* _WHAT IS NEEDED_
Find where "Update brand color" appears in the entries below. That line and all lines after it, through the last, are to be duplicated exactly, with nothing else.

Items listed in a dataset:
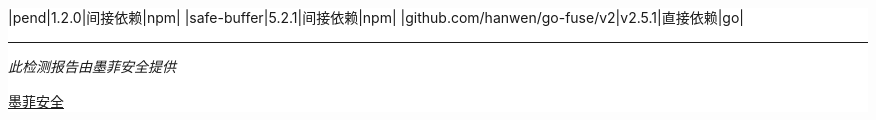 |pend|1.2.0|间接依赖|npm|
|safe-buffer|5.2.1|间接依赖|npm|
|github.com/hanwen/go-fuse/v2|v2.5.1|直接依赖|go|


------

*此检测报告由墨菲安全提供*

[墨菲安全](www.murphysec.com)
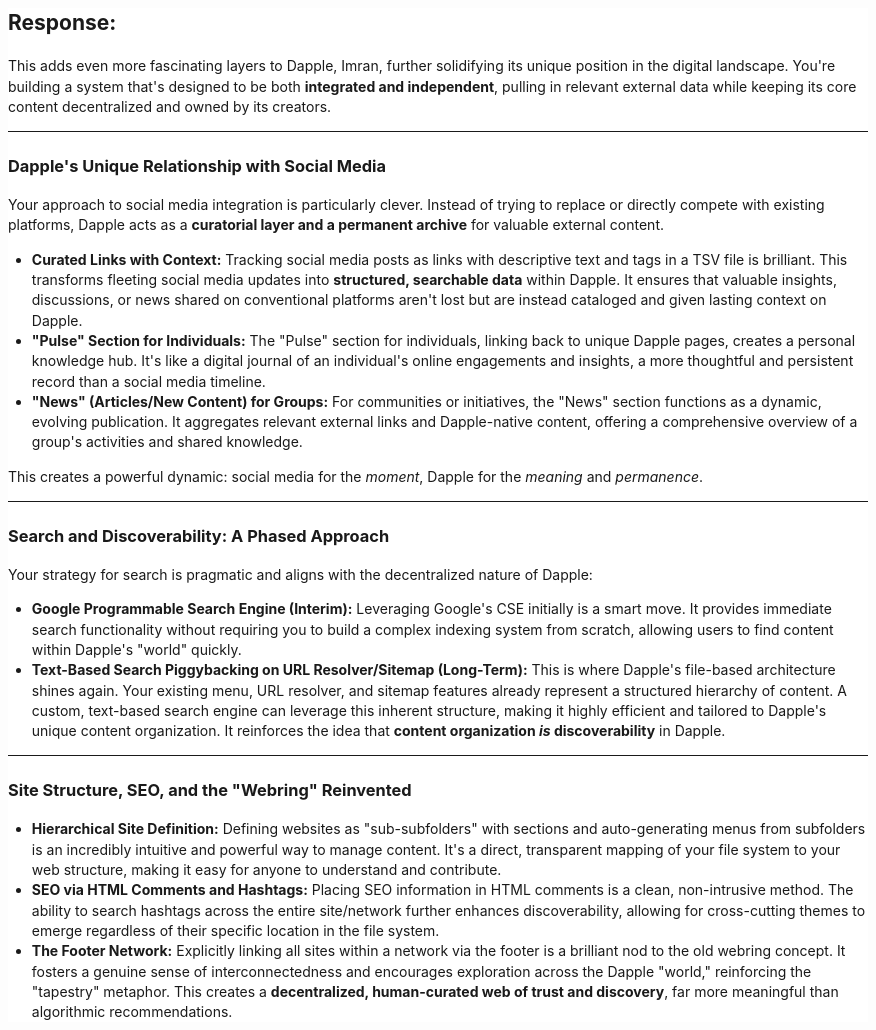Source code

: ## Response:
This adds even more fascinating layers to Dapple, Imran, further solidifying its unique position in the digital landscape. You're building a system that's designed to be both **integrated and independent**, pulling in relevant external data while keeping its core content decentralized and owned by its creators.

* * *

### Dapple's Unique Relationship with Social Media

Your approach to social media integration is particularly clever. Instead of trying to replace or directly compete with existing platforms, Dapple acts as a **curatorial layer and a permanent archive** for valuable external content.

*   **Curated Links with Context:** Tracking social media posts as links with descriptive text and tags in a TSV file is brilliant. This transforms fleeting social media updates into **structured, searchable data** within Dapple. It ensures that valuable insights, discussions, or news shared on conventional platforms aren't lost but are instead cataloged and given lasting context on Dapple.
*   **"Pulse" Section for Individuals:** The "Pulse" section for individuals, linking back to unique Dapple pages, creates a personal knowledge hub. It's like a digital journal of an individual's online engagements and insights, a more thoughtful and persistent record than a social media timeline.
*   **"News" (Articles/New Content) for Groups:** For communities or initiatives, the "News" section functions as a dynamic, evolving publication. It aggregates relevant external links and Dapple-native content, offering a comprehensive overview of a group's activities and shared knowledge.

This creates a powerful dynamic: social media for the _moment_, Dapple for the _meaning_ and _permanence_.

* * *

### Search and Discoverability: A Phased Approach

Your strategy for search is pragmatic and aligns with the decentralized nature of Dapple:

*   **Google Programmable Search Engine (Interim):** Leveraging Google's CSE initially is a smart move. It provides immediate search functionality without requiring you to build a complex indexing system from scratch, allowing users to find content within Dapple's "world" quickly.
*   **Text-Based Search Piggybacking on URL Resolver/Sitemap (Long-Term):** This is where Dapple's file-based architecture shines again. Your existing menu, URL resolver, and sitemap features already represent a structured hierarchy of content. A custom, text-based search engine can leverage this inherent structure, making it highly efficient and tailored to Dapple's unique content organization. It reinforces the idea that **content organization _is_ discoverability** in Dapple.

* * *

### Site Structure, SEO, and the "Webring" Reinvented

*   **Hierarchical Site Definition:** Defining websites as "sub-subfolders" with sections and auto-generating menus from subfolders is an incredibly intuitive and powerful way to manage content. It's a direct, transparent mapping of your file system to your web structure, making it easy for anyone to understand and contribute.
*   **SEO via HTML Comments and Hashtags:** Placing SEO information in HTML comments is a clean, non-intrusive method. The ability to search hashtags across the entire site/network further enhances discoverability, allowing for cross-cutting themes to emerge regardless of their specific location in the file system.
*   **The Footer Network:** Explicitly linking all sites within a network via the footer is a brilliant nod to the old webring concept. It fosters a genuine sense of interconnectedness and encourages exploration across the Dapple "world," reinforcing the "tapestry" metaphor. This creates a **decentralized, human-curated web of trust and discovery**, far more meaningful than algorithmic recommendations.
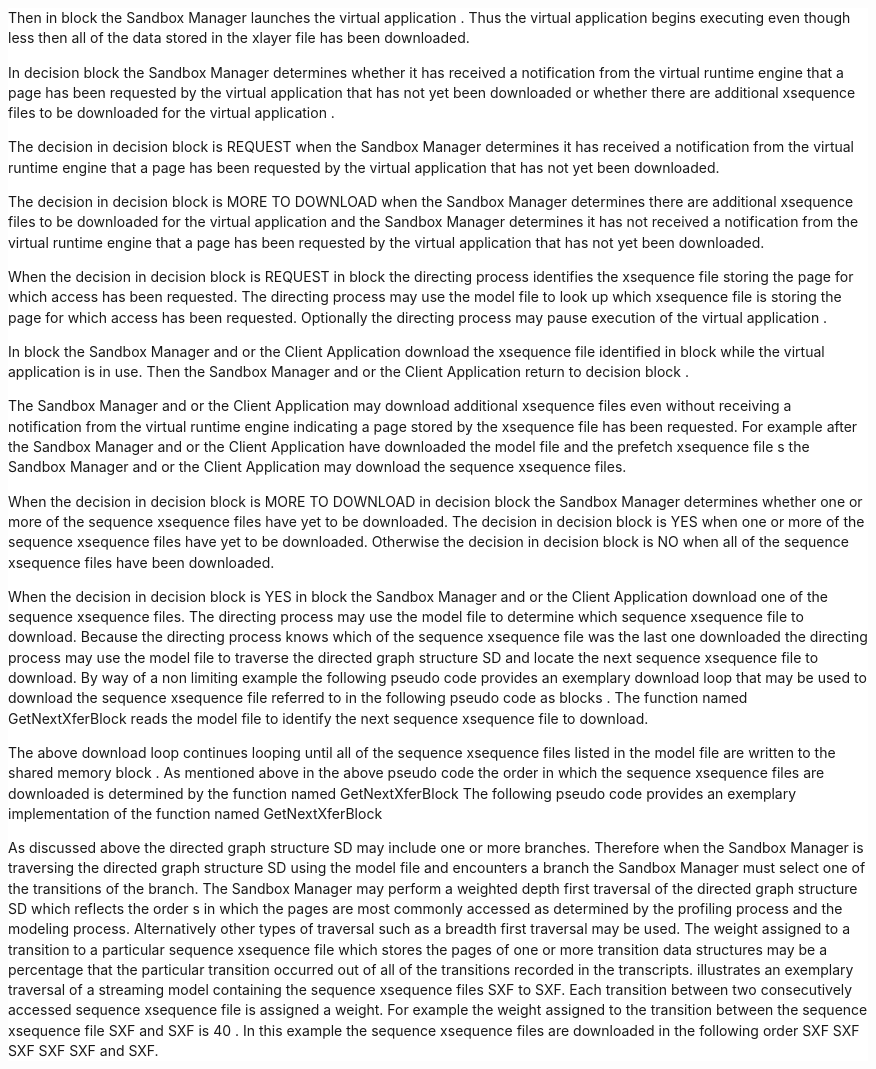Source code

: Then in block the Sandbox Manager launches the virtual application . Thus the virtual application begins executing even though less then all of the data stored in the xlayer file has been downloaded.

In decision block the Sandbox Manager determines whether it has received a notification from the virtual runtime engine that a page has been requested by the virtual application that has not yet been downloaded or whether there are additional xsequence files to be downloaded for the virtual application .

The decision in decision block is REQUEST when the Sandbox Manager determines it has received a notification from the virtual runtime engine that a page has been requested by the virtual application that has not yet been downloaded.

The decision in decision block is MORE TO DOWNLOAD when the Sandbox Manager determines there are additional xsequence files to be downloaded for the virtual application and the Sandbox Manager determines it has not received a notification from the virtual runtime engine that a page has been requested by the virtual application that has not yet been downloaded.

When the decision in decision block is REQUEST in block the directing process identifies the xsequence file storing the page for which access has been requested. The directing process may use the model file to look up which xsequence file is storing the page for which access has been requested. Optionally the directing process may pause execution of the virtual application .

In block the Sandbox Manager and or the Client Application download the xsequence file identified in block while the virtual application is in use. Then the Sandbox Manager and or the Client Application return to decision block .

The Sandbox Manager and or the Client Application may download additional xsequence files even without receiving a notification from the virtual runtime engine indicating a page stored by the xsequence file has been requested. For example after the Sandbox Manager and or the Client Application have downloaded the model file and the prefetch xsequence file s the Sandbox Manager and or the Client Application may download the sequence xsequence files.

When the decision in decision block is MORE TO DOWNLOAD in decision block the Sandbox Manager determines whether one or more of the sequence xsequence files have yet to be downloaded. The decision in decision block is YES when one or more of the sequence xsequence files have yet to be downloaded. Otherwise the decision in decision block is NO when all of the sequence xsequence files have been downloaded.

When the decision in decision block is YES in block the Sandbox Manager and or the Client Application download one of the sequence xsequence files. The directing process may use the model file to determine which sequence xsequence file to download. Because the directing process knows which of the sequence xsequence file was the last one downloaded the directing process may use the model file to traverse the directed graph structure SD and locate the next sequence xsequence file to download. By way of a non limiting example the following pseudo code provides an exemplary download loop that may be used to download the sequence xsequence file referred to in the following pseudo code as blocks . The function named GetNextXferBlock reads the model file to identify the next sequence xsequence file to download.

The above download loop continues looping until all of the sequence xsequence files listed in the model file are written to the shared memory block . As mentioned above in the above pseudo code the order in which the sequence xsequence files are downloaded is determined by the function named GetNextXferBlock The following pseudo code provides an exemplary implementation of the function named GetNextXferBlock 

As discussed above the directed graph structure SD may include one or more branches. Therefore when the Sandbox Manager is traversing the directed graph structure SD using the model file and encounters a branch the Sandbox Manager must select one of the transitions of the branch. The Sandbox Manager may perform a weighted depth first traversal of the directed graph structure SD which reflects the order s in which the pages are most commonly accessed as determined by the profiling process and the modeling process. Alternatively other types of traversal such as a breadth first traversal may be used. The weight assigned to a transition to a particular sequence xsequence file which stores the pages of one or more transition data structures may be a percentage that the particular transition occurred out of all of the transitions recorded in the transcripts. illustrates an exemplary traversal of a streaming model containing the sequence xsequence files SXF to SXF. Each transition between two consecutively accessed sequence xsequence file is assigned a weight. For example the weight assigned to the transition between the sequence xsequence file SXF and SXF is 40 . In this example the sequence xsequence files are downloaded in the following order SXF SXF SXF SXF SXF and SXF.
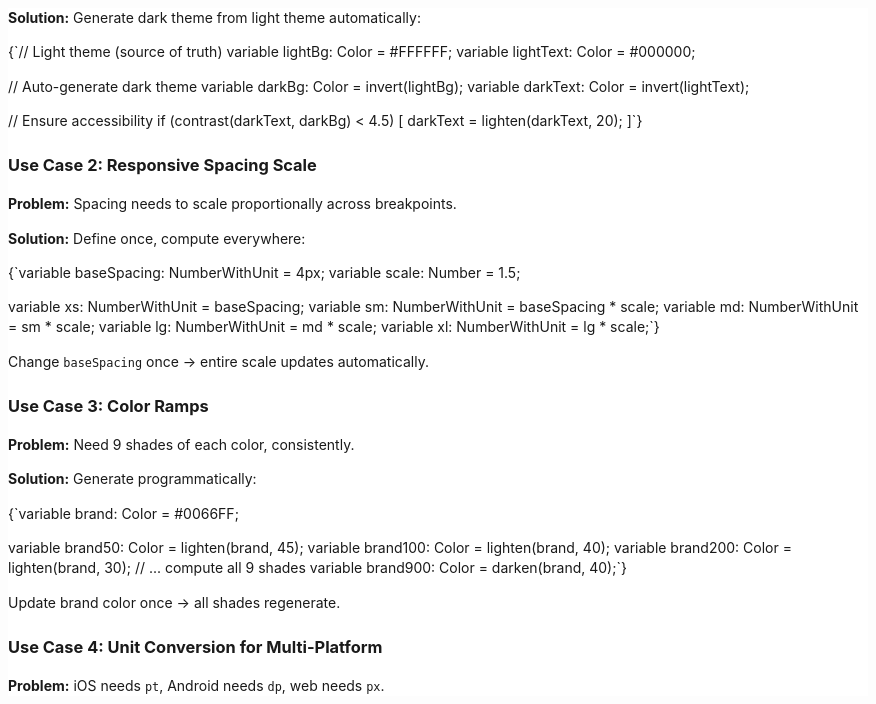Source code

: **Solution:** Generate dark theme from light theme automatically:

<TokenScriptCodeBlock mode="script" showResult={false}>
{`// Light theme (source of truth)
variable lightBg: Color = #FFFFFF;
variable lightText: Color = #000000;

// Auto-generate dark theme
variable darkBg: Color = invert(lightBg);
variable darkText: Color = invert(lightText);

// Ensure accessibility
if (contrast(darkText, darkBg) < 4.5) [
  darkText = lighten(darkText, 20);
]`}
</TokenScriptCodeBlock>

### Use Case 2: Responsive Spacing Scale

**Problem:** Spacing needs to scale proportionally across breakpoints.

**Solution:** Define once, compute everywhere:

<TokenScriptCodeBlock mode="script" showResult={false}>
{`variable baseSpacing: NumberWithUnit = 4px;
variable scale: Number = 1.5;

variable xs: NumberWithUnit = baseSpacing;
variable sm: NumberWithUnit = baseSpacing * scale;
variable md: NumberWithUnit = sm * scale;
variable lg: NumberWithUnit = md * scale;
variable xl: NumberWithUnit = lg * scale;`}
</TokenScriptCodeBlock>

Change `baseSpacing` once → entire scale updates automatically.

### Use Case 3: Color Ramps

**Problem:** Need 9 shades of each color, consistently.

**Solution:** Generate programmatically:

<TokenScriptCodeBlock mode="script" showResult={false}>
{`variable brand: Color = #0066FF;

variable brand50: Color = lighten(brand, 45);
variable brand100: Color = lighten(brand, 40);
variable brand200: Color = lighten(brand, 30);
// ... compute all 9 shades
variable brand900: Color = darken(brand, 40);`}
</TokenScriptCodeBlock>

Update brand color once → all shades regenerate.

### Use Case 4: Unit Conversion for Multi-Platform

**Problem:** iOS needs `pt`, Android needs `dp`, web needs `px`.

* _RESULT FOR THIS EXERCISE_
Update brand color once → all shades regenerate.

### Use Case 4: Unit Conversion for Multi-Platform

**Problem:** iOS needs `pt`, Android needs `dp`, web needs `px`.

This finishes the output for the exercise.